How Gemini Fingerprints AI-Generated Content

Google is watermarking content created with generative AI.

And I think this is good news for content writers.

It could be very bad news for the companies who have gone all-in on AI-generated content.

Google's content watermarking system is called SynthID, and it's been a part of Gemini since early 2024. SynthID works by adjusting the probability of certain tokens appearing in images, video, or text.

I'm most interested in text watermarking.

To simplify, let's imagine tokens are chunks of words. When Gemini 'writes' something, it's embedding patterns that we don't notice.

Google DeepMind example of watermarks in generated text — Example of watermarks in generated text. Credit: Google DeepMind.

If you're curious, there's a version of SynthID on HuggingFace that lets you generate and compare watermarked and non-watermarked text.

Google is (theoretically) capable of labeling AI-generated images in Google Image Search as well. But that uses something called the "Coalition for Content Provenance and Authenticity (C2PA) technical standard".

I think SynthID is different, but I'll definitely be looking at it more closely in the next few weeks.

Example of a watermarked AI-generated image. Credit: Google DeepMind.

You might think that the best way around SynthID detection is to generate content in another tool. But from October 2024, SynthID has been open source. It's only a matter of time before more tools can generate watermarked content and detect it.

A couple of weeks ago, I wrote an article saying that AI detectors don't work. I think that's correct, for now. Perhaps it would be better to say that AI detectors don't work yet.

Google's guidelines say that it doesn't matter if your website content is generated by AI as long as it's "high-quality".

You might say that's an oxymoron, but that's not the point. Here's what I think: Google has the systems to detect AI-generated content in search results. It could do that any time it wants to. Maybe it already does.

Recently I attended a generative AI course with a few hundred attendees, all in marketing roles. The host talked about scraping hundreds of People Also Ask answers, generating the answers, and publishing them in bulk on the same day.

In my opinion, this is a gold standard example of what not to do in 2024. It's incredibly risky and could completely tank your site. The sheer volume of content you'd have to review and update would make it a difficult problem to solve if the worst happened.
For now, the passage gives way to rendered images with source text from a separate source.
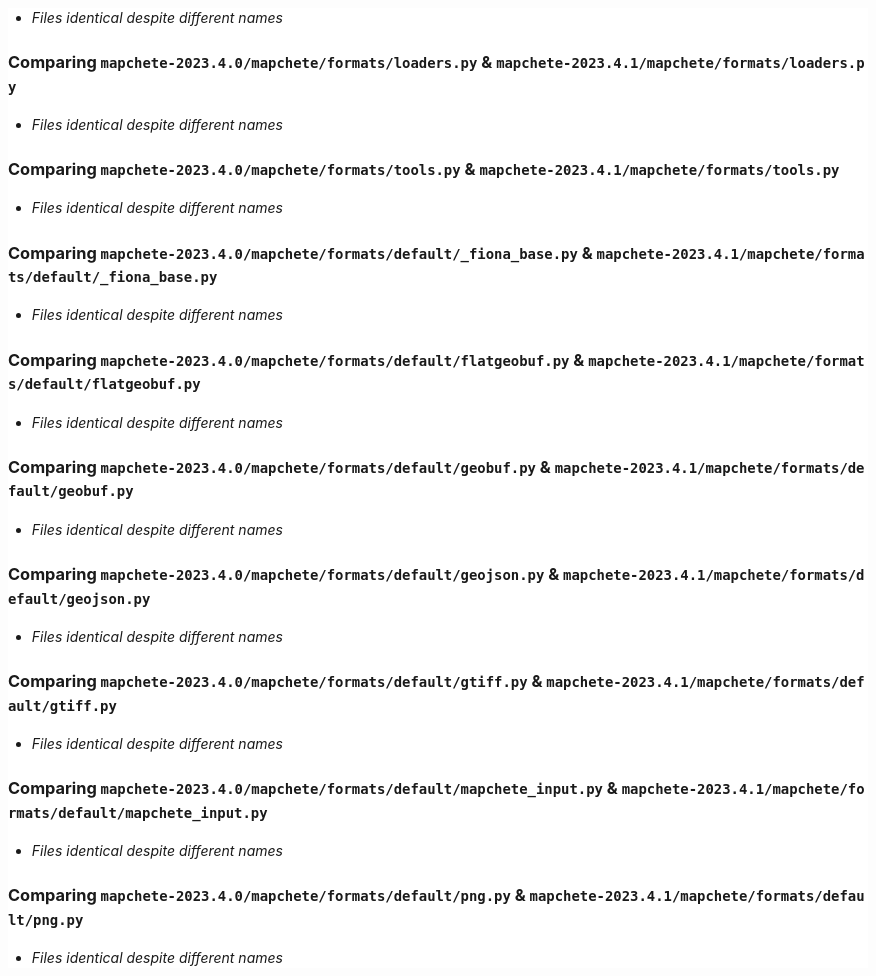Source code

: * *Files identical despite different names*

### Comparing `mapchete-2023.4.0/mapchete/formats/loaders.py` & `mapchete-2023.4.1/mapchete/formats/loaders.py`

 * *Files identical despite different names*

### Comparing `mapchete-2023.4.0/mapchete/formats/tools.py` & `mapchete-2023.4.1/mapchete/formats/tools.py`

 * *Files identical despite different names*

### Comparing `mapchete-2023.4.0/mapchete/formats/default/_fiona_base.py` & `mapchete-2023.4.1/mapchete/formats/default/_fiona_base.py`

 * *Files identical despite different names*

### Comparing `mapchete-2023.4.0/mapchete/formats/default/flatgeobuf.py` & `mapchete-2023.4.1/mapchete/formats/default/flatgeobuf.py`

 * *Files identical despite different names*

### Comparing `mapchete-2023.4.0/mapchete/formats/default/geobuf.py` & `mapchete-2023.4.1/mapchete/formats/default/geobuf.py`

 * *Files identical despite different names*

### Comparing `mapchete-2023.4.0/mapchete/formats/default/geojson.py` & `mapchete-2023.4.1/mapchete/formats/default/geojson.py`

 * *Files identical despite different names*

### Comparing `mapchete-2023.4.0/mapchete/formats/default/gtiff.py` & `mapchete-2023.4.1/mapchete/formats/default/gtiff.py`

 * *Files identical despite different names*

### Comparing `mapchete-2023.4.0/mapchete/formats/default/mapchete_input.py` & `mapchete-2023.4.1/mapchete/formats/default/mapchete_input.py`

 * *Files identical despite different names*

### Comparing `mapchete-2023.4.0/mapchete/formats/default/png.py` & `mapchete-2023.4.1/mapchete/formats/default/png.py`

 * *Files identical despite different names*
Instead of teaching people how to use AI for generating content, responsible leaders should be augmenting the skills of talented content writers.

Here's the positive side. SynthID could be good news for content writers. Many freelancers are falsely accused of generating the content they send to clients, and it's no exaggeration to say that they're losing their livelihoods as a result.

And SynthID is bad news for the businesses who have published thousands of pages of "AI slop", ready to fall foul of the first AI detector that actually works.